The complaint states that Judge Gary N. Wilcox of Bergen County, New Jersey, created a public TikTok account under the name Sal Tortorella, where he posted content that was “inappropriate and brought disrepute to the Judiciary.” This content was inappropriate either because it included “references to violence, sex, and misogyny,” was filmed “in chambers, in the courthouse, [or] in a bed,” or because Wilcox filmed it while “wearing his judicial robes and/or partially dressed while lying in bed.” 

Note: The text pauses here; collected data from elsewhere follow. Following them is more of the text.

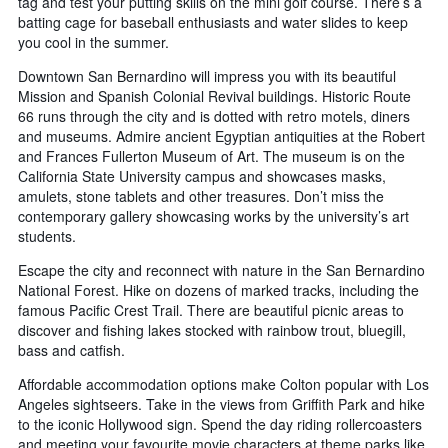
tag and test your putting skills on the mini golf course. There’s a
batting cage for baseball enthusiasts and water slides to keep
you cool in the summer.
Downtown San Bernardino will impress you with its beautiful
Mission and Spanish Colonial Revival buildings. Historic Route
66 runs through the city and is dotted with retro motels, diners
and museums. Admire ancient Egyptian antiquities at the Robert
and Frances Fullerton Museum of Art. The museum is on the
California State University campus and showcases masks,
amulets, stone tablets and other treasures. Don’t miss the
contemporary gallery showcasing works by the university’s art
students.
Escape the city and reconnect with nature in the San Bernardino
National Forest. Hike on dozens of marked tracks, including the
famous Pacific Crest Trail. There are beautiful picnic areas to
discover and fishing lakes stocked with rainbow trout, bluegill,
bass and catfish.
Affordable accommodation options make Colton popular with Los
Angeles sightseers. Take in the views from Griffith Park and hike
to the iconic Hollywood sign. Spend the day riding rollercoasters
and meeting your favourite movie characters at theme parks like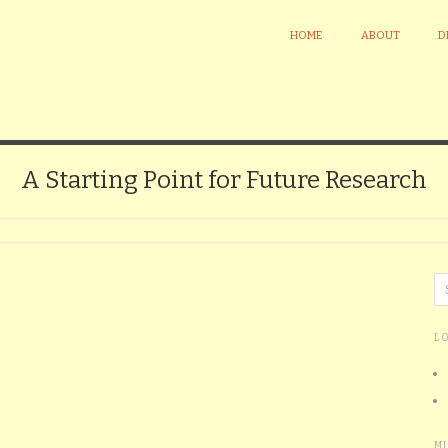
HOME
ABOUT
D
A Starting Point for Future Research
L
M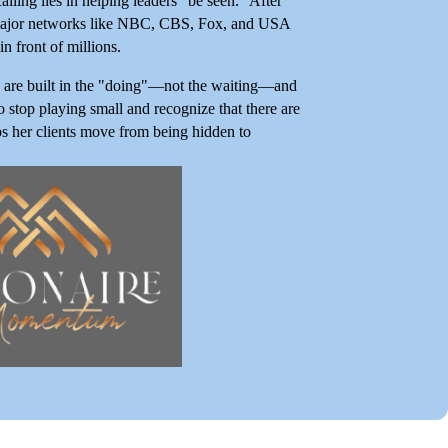
lling lies in helping leaders "be seen." After
on major networks like NBC, CBS, Fox, and USA
n front of millions.
ce are built in the "doing"—not the waiting—and
 stop playing small and recognize that there are
lps her clients move from being hidden to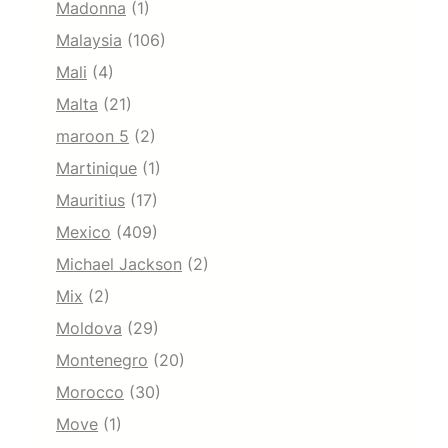
Madonna
(1)
Malaysia
(106)
Mali
(4)
Malta
(21)
maroon 5
(2)
Martinique
(1)
Mauritius
(17)
Mexico
(409)
Michael Jackson
(2)
Mix
(2)
Moldova
(29)
Montenegro
(20)
Morocco
(30)
Move
(1)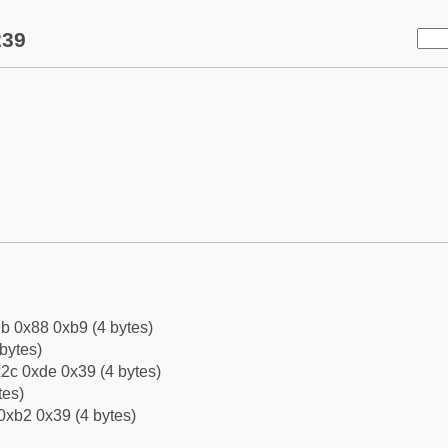
239
b 0x88 0xb9 (4 bytes)
bytes)
2c 0xde 0x39 (4 bytes)
tes)
0xb2 0x39 (4 bytes)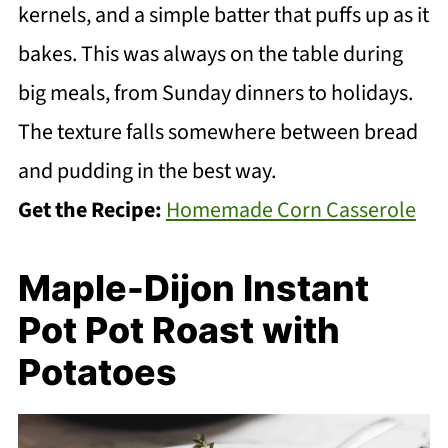
kernels, and a simple batter that puffs up as it
bakes. This was always on the table during
big meals, from Sunday dinners to holidays.
The texture falls somewhere between bread
and pudding in the best way.
Get the Recipe:
Homemade Corn Casserole
Maple-Dijon Instant
Pot Pot Roast with
Potatoes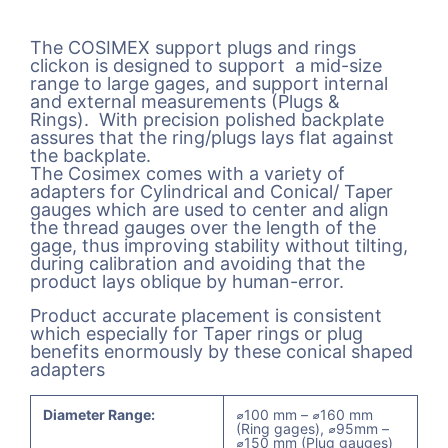
The COSIMEX support plugs and rings
clickon is designed to support a mid-size
range to large gages, and support internal
and external measurements (Plugs &
Rings). With precision polished backplate
assures that the ring/plugs lays flat against
the backplate.
The Cosimex comes with a variety of
adapters for Cylindrical and Conical/ Taper
gauges which are used to center and align
the thread gauges over the length of the
gage, thus improving stability without tilting,
during calibration and avoiding that the
product lays oblique by human-error.
Product accurate placement is consistent
which especially for Taper rings or plug
benefits enormously by these conical shaped
adapters
Diameter Range:
⌀100 mm – ⌀160 mm
(Ring gages), ⌀95mm –
⌀150 mm (Plug gauges)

“Respondent recorded several TikTok videos in his chambers, including songs which contained profanity, graphic sexual references to female and male body parts, and/or racist terms,” the complaint states. “In one such video recorded in chambers, Respondent, wearing a T-shirt with his face close to the camera, lip-syncs the following lyrics from Jump by Rihanna: ‘If you want it let's do it. Ride it, my pony. My saddle is waitin', come and jump on it. If you want it, let's do it.’”

As of Wednesday morning, the account appears to have been deleted or made private, as Motherboard could not find it on the app. 

“In a second video, Respondent, while in chambers with law books visible behind him and wearing a suit and tie, lip-syncs the following: ‘All my life, I've been waiting for somebody to whoop my ass. I mean business! You think you can run up on me and whip my monkey ass? Come on. Come on!’” the complaint states. It cites another video where the judge was “in his chambers wearing a suit and holding cash,” and another where he “smiles at the camera” while Touch It by Busta Rhymes plays in the background. 

“By his conduct in posting these and similar videos to TikTok, Respondent exhibited poor judgment and demonstrated disrespect for the Judiciary and an inability to conform to the high standards of conduct expected of judges,” the complaint states. 

Wilcox’s lawyer told The New York Times on Monday that he would be filing a response to the complaint after reviewing it. 

“In a still-frame screenshot of Respondent's profile page, Respondent added the following text: ‘100 followers! Thanks so much!! 😊😊😊” the complaint states.